Dites-lui qu'un sans-papiers est quelqu'un qui a laissé ses papiers chez lui, qui refuse de décliner son identité, qui ment aux autorités d'accueil sur son origine et les raisons qui l'ont amené en France, et qui fait tout cela dans le dessein de jouir de droits dont le citoyen du pays d'accueil ne bénéficie pas. C'est une définition fidèle et à peu près complète.
C'est du reste l'ultime recours que je me réserve après que la CPAM de Toulon m'ait annoncé par lettre recommandé que les services de la sécurité sociale
"n'acceptent pas de déclaration sur l'honneur des citoyens français" (elle les accepte de la part des étrangers) et que si je voulais bénéficier de droits à une couverture médicale le citoyen français venant de l'étranger que j'étais devait acquitter à l'Urssaf la somme forfaitaire de 14500 (bien quatorze mille cinq cents) euros par trimestre afin de prétendre à la CMU.
Je rentrerai en France dépenaillé, sombre et muet comme une carpe, les poches retournées, l'oeil furieux et vindicatif, puis, colérique et gesticulant dans un idiome incompréhensible (qu'on prendra pour un dialecte kurde) aux employés de la CPAM de Toulon que je menacerai des foudres d'Allah, je réclamerai qu'on respecte mes droits et qu'on me serve. Et qu'on me loge à l'hôtel, pour commencer. Je ferai inscrire dans une école un ou deux enfants d'emprunt et ma vie nouvelle, dans mon propre pays qui ne m'aura pas reconnu, pourra enfin partir d'un bon pied. Peu à peu, j'apprendrai le français moderne, je me donne six mois.

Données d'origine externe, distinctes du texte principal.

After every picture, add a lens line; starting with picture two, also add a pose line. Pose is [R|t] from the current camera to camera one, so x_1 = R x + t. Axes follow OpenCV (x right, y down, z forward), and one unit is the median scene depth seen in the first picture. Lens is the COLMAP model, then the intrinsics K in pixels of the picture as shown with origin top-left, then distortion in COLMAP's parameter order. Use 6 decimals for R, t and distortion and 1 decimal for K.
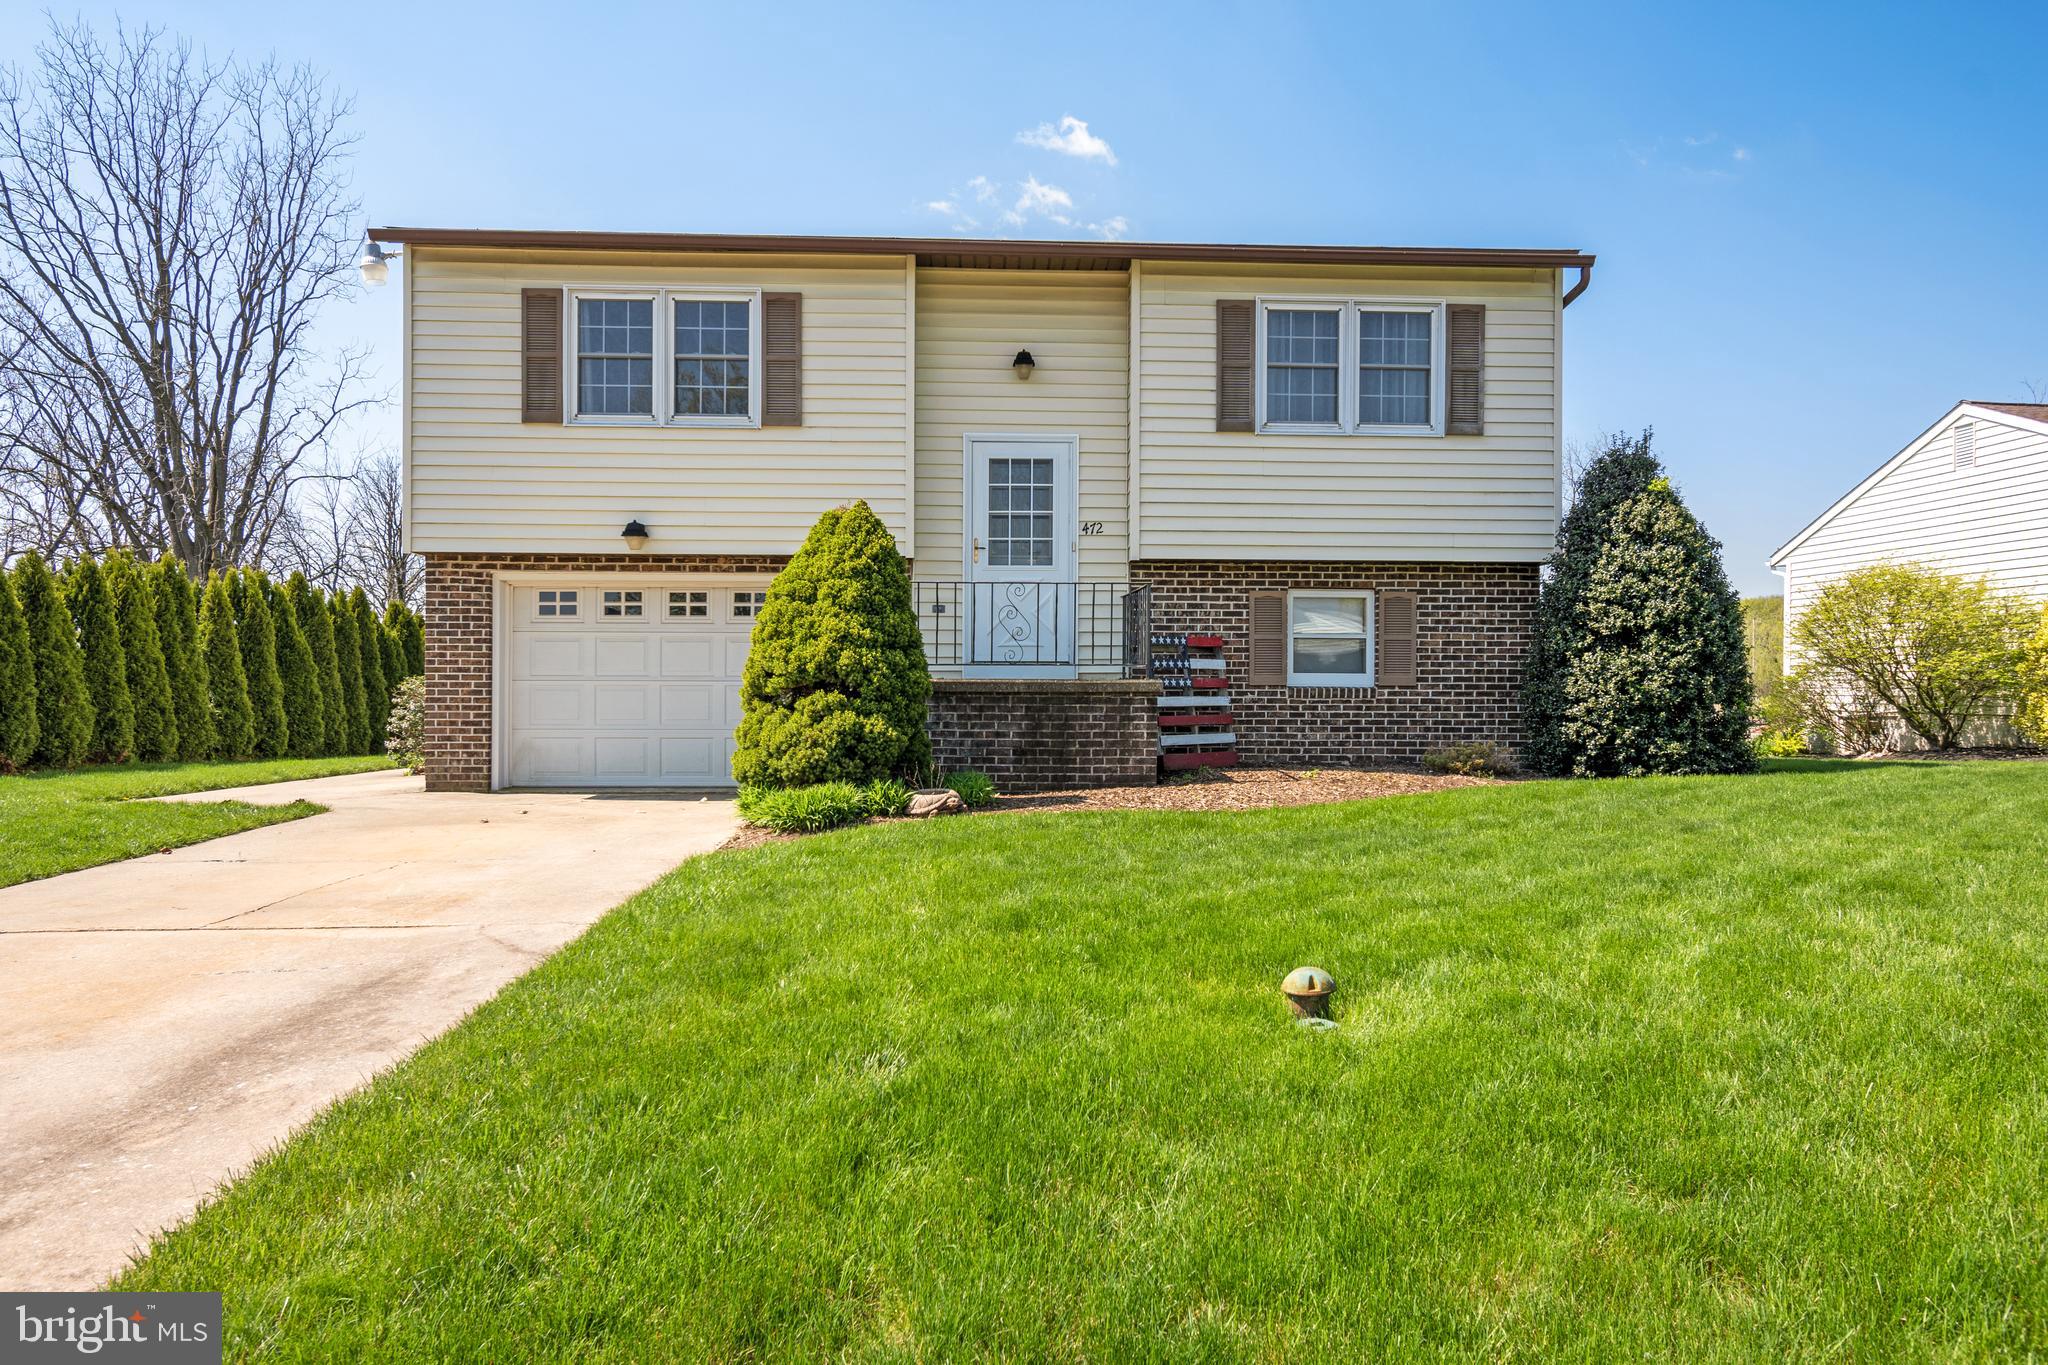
lens RADIAL K [[1328.0, 0, 1005.5], [0, 1328.0, 687.6], [0, 0, 1]] dist [0.004924, 0.002706]
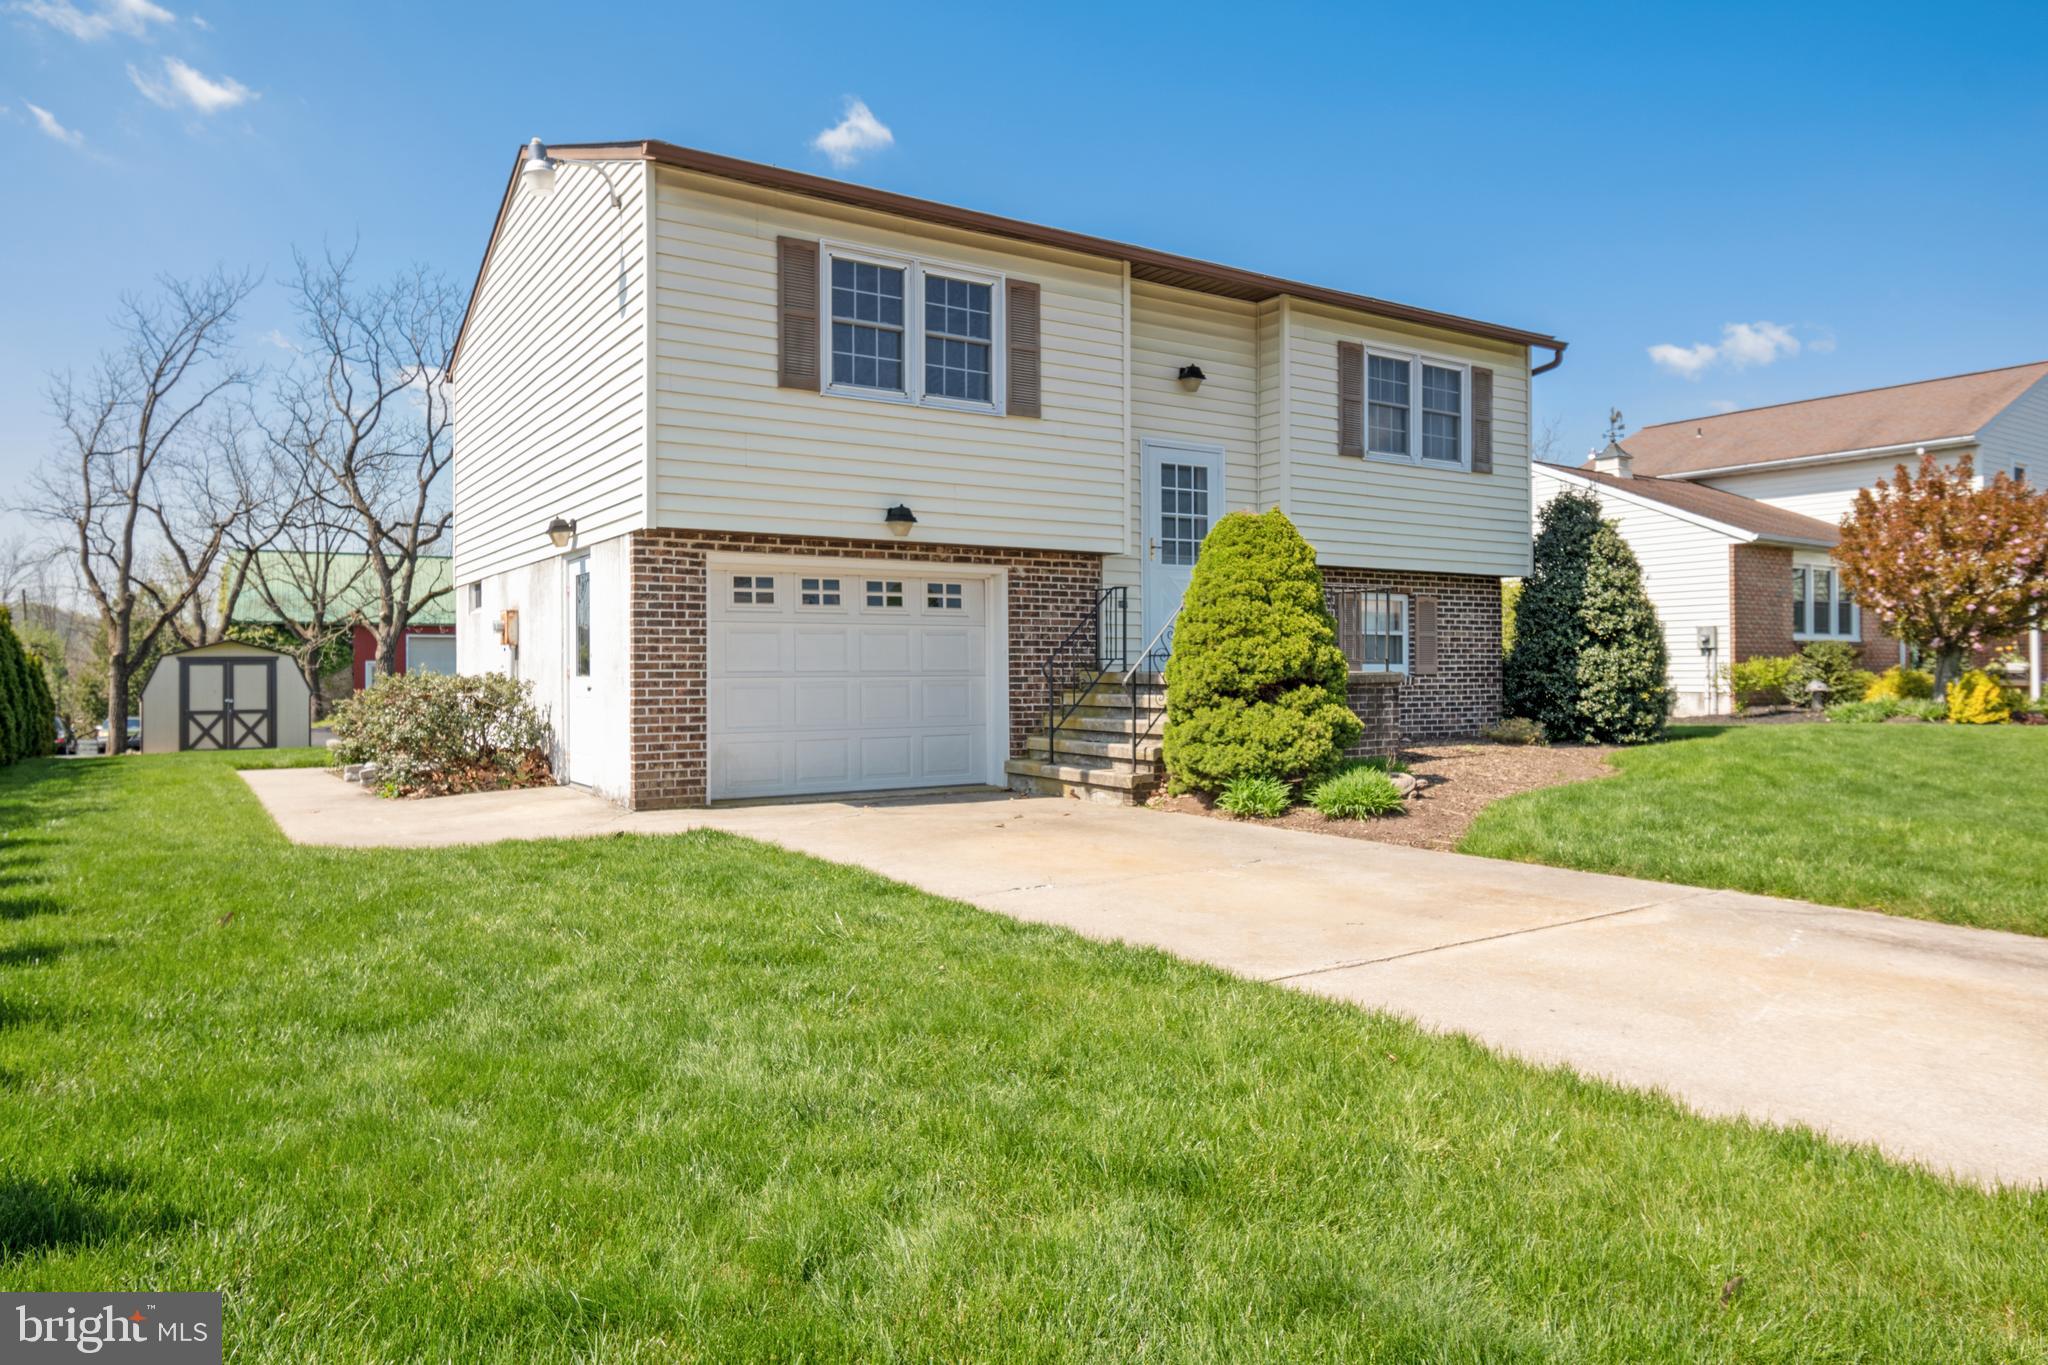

A mon premier RSA, j'invite toute l'In-nocence à une sauterie champagne et petits fours, avant de filer dans un Dom-Tom pour recommencer incognito. Quand j'aurai quatre RSA au compteur (France métro, Réunion, Guyane et Martinique) et que huit CAF de provinces aux fichers non recoupés me verseront mes dividendes pour mes faux enfants, je pourrais commencer la phase deux de l'opération: installer mes concubines, réelles ou d'emprunt, comme femmes seules à qui j'allouerai mes faux enfants.
Enfin, poussé par un goût secret pour la muette ironie des choses, par principe criminel, pour le plaisir de piétiner intérieurement mes victimes et pour achever de faire de la mauvaise foi ma religion, j'irai manifester à la Manif pour Tous sous une banderole en arabe et afin d'y crier à pleins poumons, "Un papa ! Une Maman! C'est Evident!"